Source data
- - - - -

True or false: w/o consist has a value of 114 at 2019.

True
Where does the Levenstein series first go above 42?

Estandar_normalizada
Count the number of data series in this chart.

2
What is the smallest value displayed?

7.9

- - - - -

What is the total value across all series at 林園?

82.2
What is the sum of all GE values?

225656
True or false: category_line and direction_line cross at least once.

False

- - - - -

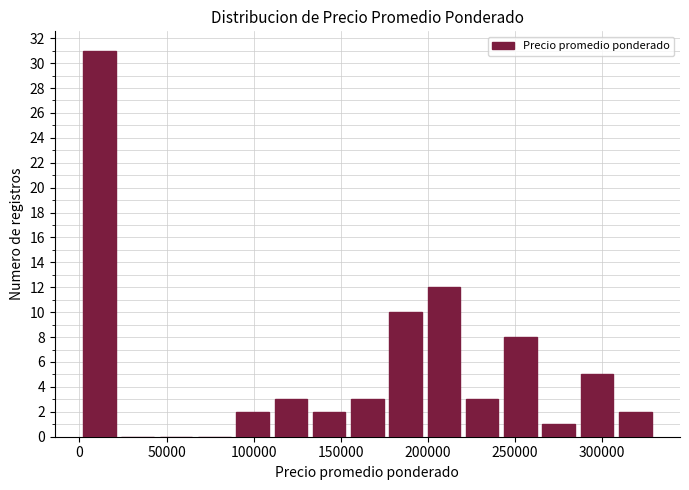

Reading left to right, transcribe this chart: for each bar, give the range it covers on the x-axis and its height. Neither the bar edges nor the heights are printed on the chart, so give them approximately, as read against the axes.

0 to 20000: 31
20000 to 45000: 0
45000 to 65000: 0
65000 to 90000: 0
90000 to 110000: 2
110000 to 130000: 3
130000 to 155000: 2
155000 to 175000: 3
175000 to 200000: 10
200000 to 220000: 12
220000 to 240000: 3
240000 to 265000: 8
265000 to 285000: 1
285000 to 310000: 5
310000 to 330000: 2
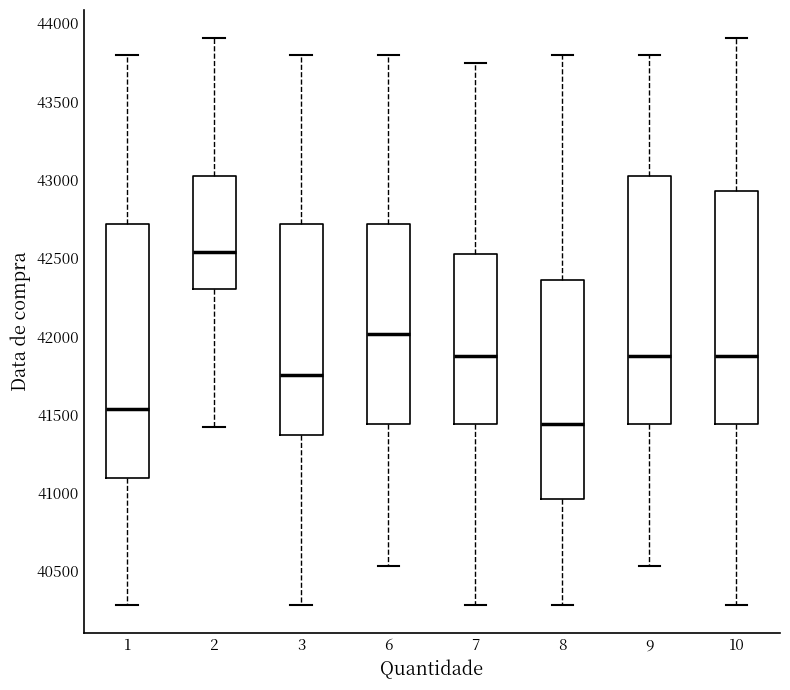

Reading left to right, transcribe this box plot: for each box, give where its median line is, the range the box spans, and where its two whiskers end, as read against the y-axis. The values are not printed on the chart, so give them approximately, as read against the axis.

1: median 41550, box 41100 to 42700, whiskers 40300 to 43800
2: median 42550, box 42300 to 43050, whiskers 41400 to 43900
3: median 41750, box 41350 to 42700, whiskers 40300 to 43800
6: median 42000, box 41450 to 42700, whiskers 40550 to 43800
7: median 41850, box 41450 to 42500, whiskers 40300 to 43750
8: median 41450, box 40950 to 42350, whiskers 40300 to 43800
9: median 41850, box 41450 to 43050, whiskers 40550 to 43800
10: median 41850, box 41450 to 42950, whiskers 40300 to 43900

- - - - -

*Activity*.
Tally the lines in the rows above that contain the string "True", treating uppercase and lowercase as different. Reply with the number alone.

*Answer space*.
3